Хотя Грибовский был еще в чине полковника, но она сочла за лучшее, разумеется, повысить его в титуле. Чиновник не спеша поднял на нее глаза и проговорил:

– Видеть?.. Можно… да.

– Мне бы хотелось поговорить наедине, – заявила Канних.

Чиновник пожевал губами.

– Наедине? – протянул он. – Да… конечно… можно… Сядьте в очередь… надо ждать.

Последние слова он произнес по старой и давно известной форме, так что в них слышалось то же созвучие, но с иным значением, точно он говорил: «Надо ж дать!»

Баронесса оперлась раскрытою рукою о стол и сейчас же подняла руку. На столе оказалась ассигнация. В одно мгновение ока чиновник как ни в чем не бывало двинул лист бумаги – и ассигнация исчезла под ним. Все это он проделал с ловкостью и искусством, которым позавидовал бы любой фокусник.

– Надо доложить, – сказал он. Баронесса «доложила» тем же порядком. Чиновник сунул перо за ухо и пошел.

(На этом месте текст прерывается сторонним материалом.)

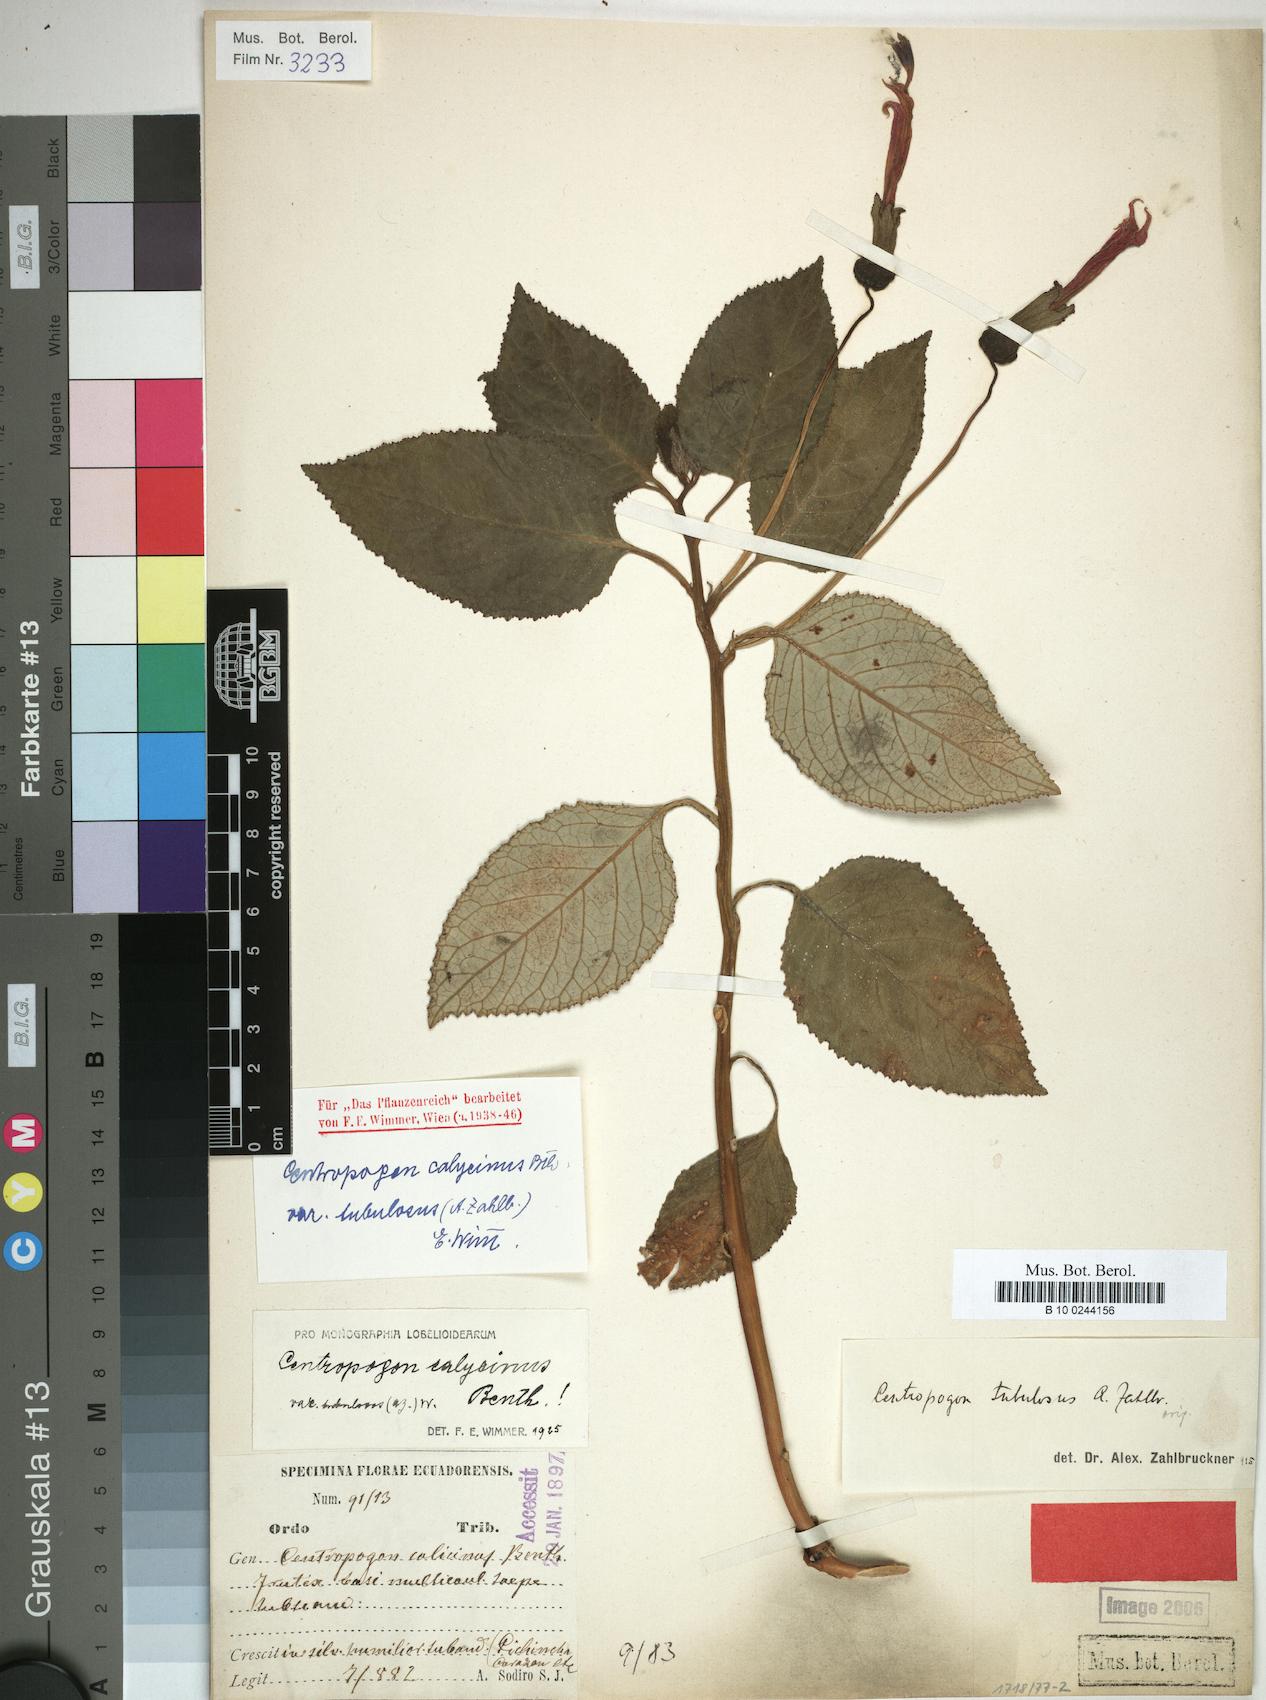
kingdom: Plantae
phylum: Tracheophyta
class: Magnoliopsida
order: Asterales
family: Campanulaceae
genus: Centropogon
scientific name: Centropogon calycinus
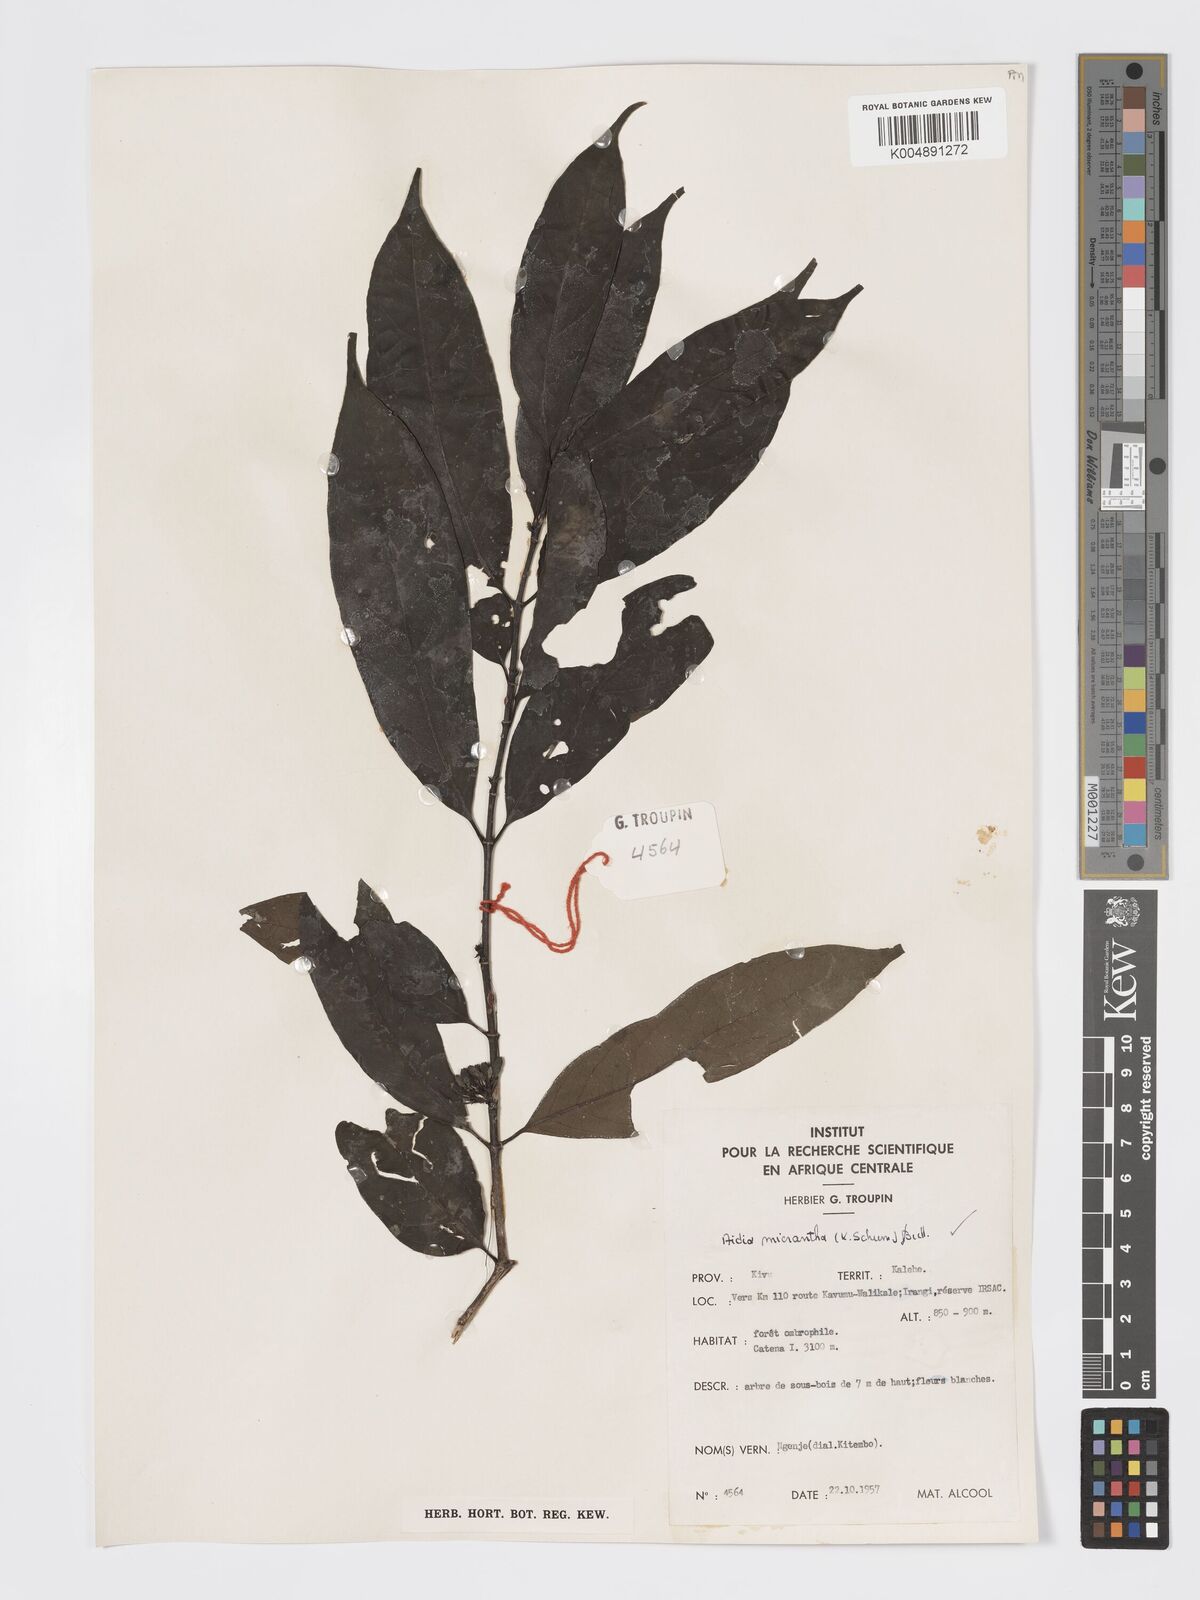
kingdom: Plantae
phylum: Tracheophyta
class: Magnoliopsida
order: Gentianales
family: Rubiaceae
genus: Aidia
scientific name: Aidia micrantha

– Пожалуйте, – ласково проговорил он, снова появляясь в комнате, и баронесса, под завистливыми взглядами сидевших в приемной и чаявших приема, прошла в заветную для них дверь, опустив голову и шурша своим шелковым платьем.

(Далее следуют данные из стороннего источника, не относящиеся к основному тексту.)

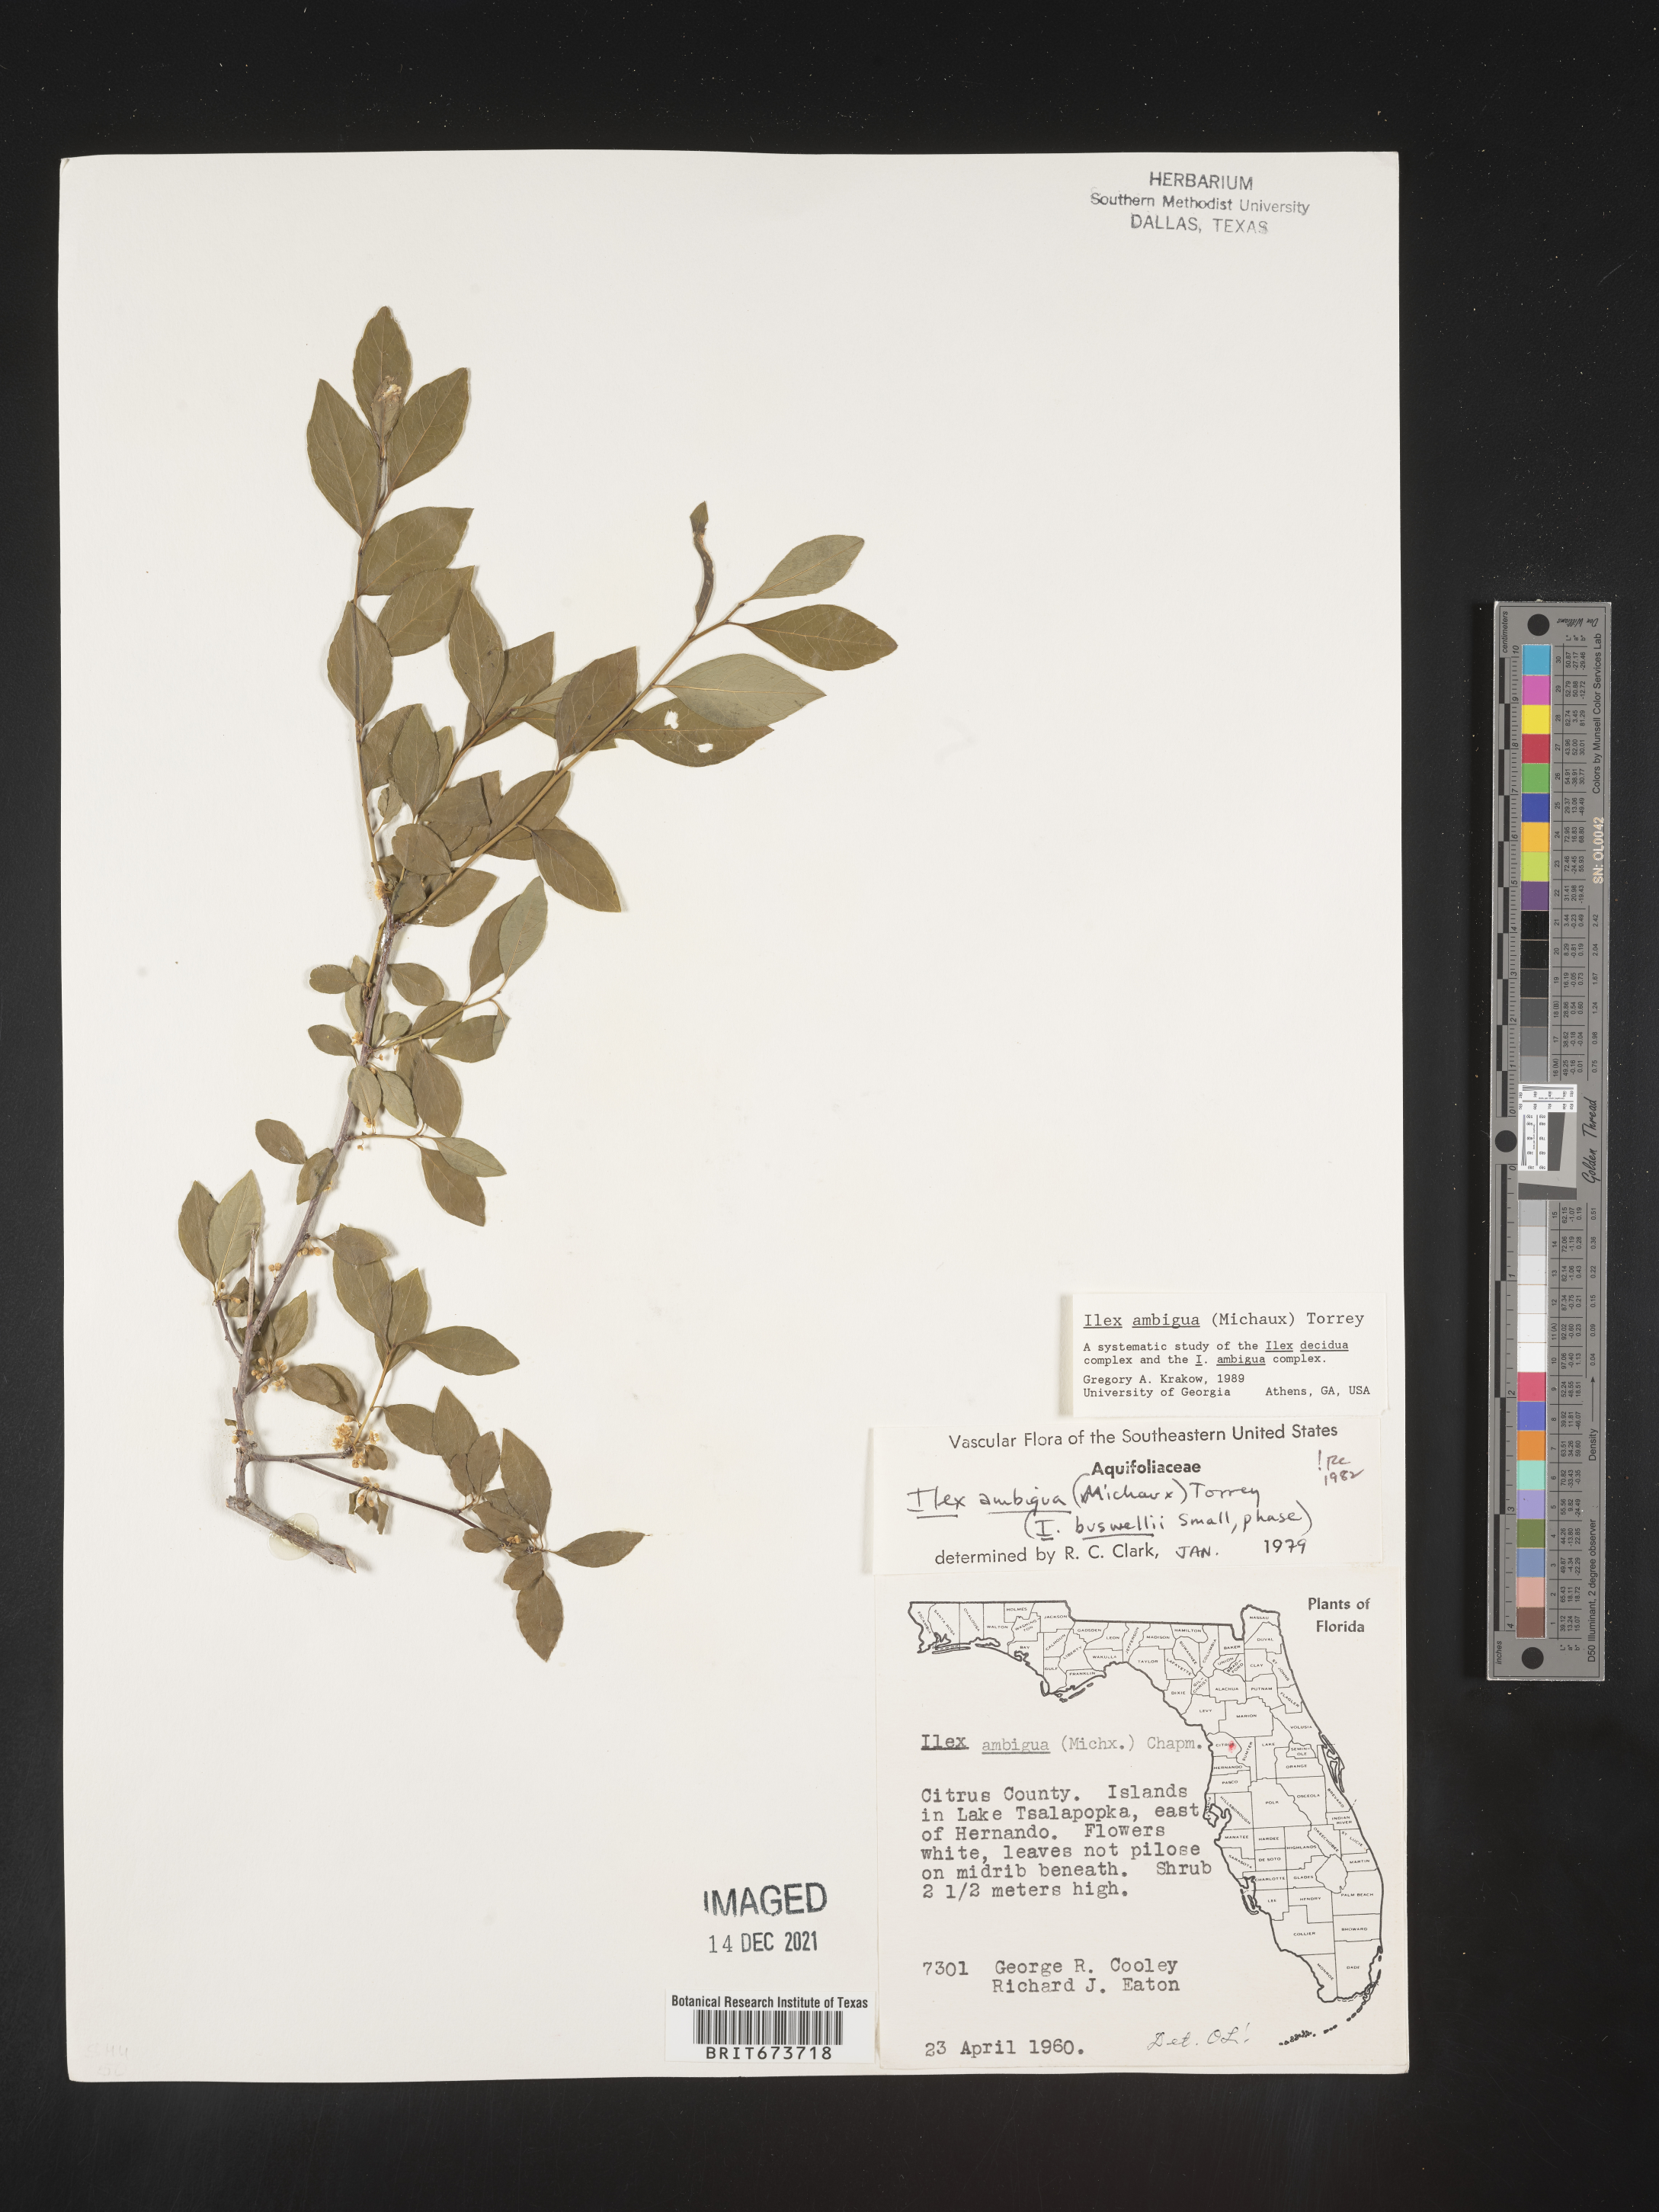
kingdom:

Грибовский, еще молодой человек (ему было около тридцати лет), встретил ее таким взглядом, который говорил, что он и не таких просителей видал пред собою.

– Чем могу служить? – спросил он, придвигая стул.

– Судьба моя, – начала баронесса, – в ваших руках. .

«И все-то они говорят то же самое! – подумал Грибовский. – Хоть бы что-нибудь новое выдумали, право!»

– Что у вас? Наверно, просьба о пенсии? – спросил он, чтобы перейти прямо к делу и избегнуть предварительных объяснений, надоевших ему и давно известных наизусть.

– О, нет! – испугалась баронесса. – Нет, у меня совсем другое дело… Вот если вы прочтете… Я не знаю, так ли я написала, но вот из письма, я думаю, будет ясно, – и она подала письмо.

Грибовский стал читать сначала бегло, но при имени Литты вдруг сделался внимателен и, кончив письмо, просмотрел его еще раз. Канних сидела, стыдливо опустив глаза и склонив голову набок.

– Письмо составлено совершенно хорошо, – сказал ей Грибовский уже очень любезно. – Хорошо-с, все меры будут приняты, я сегодня же доложу его светлости.

– Вы понимаете, мне не хотелось бы говорить об этом, но… судьба моя в ваших руках, – повторила Канних, которой эта фраза, видимо, понравилась.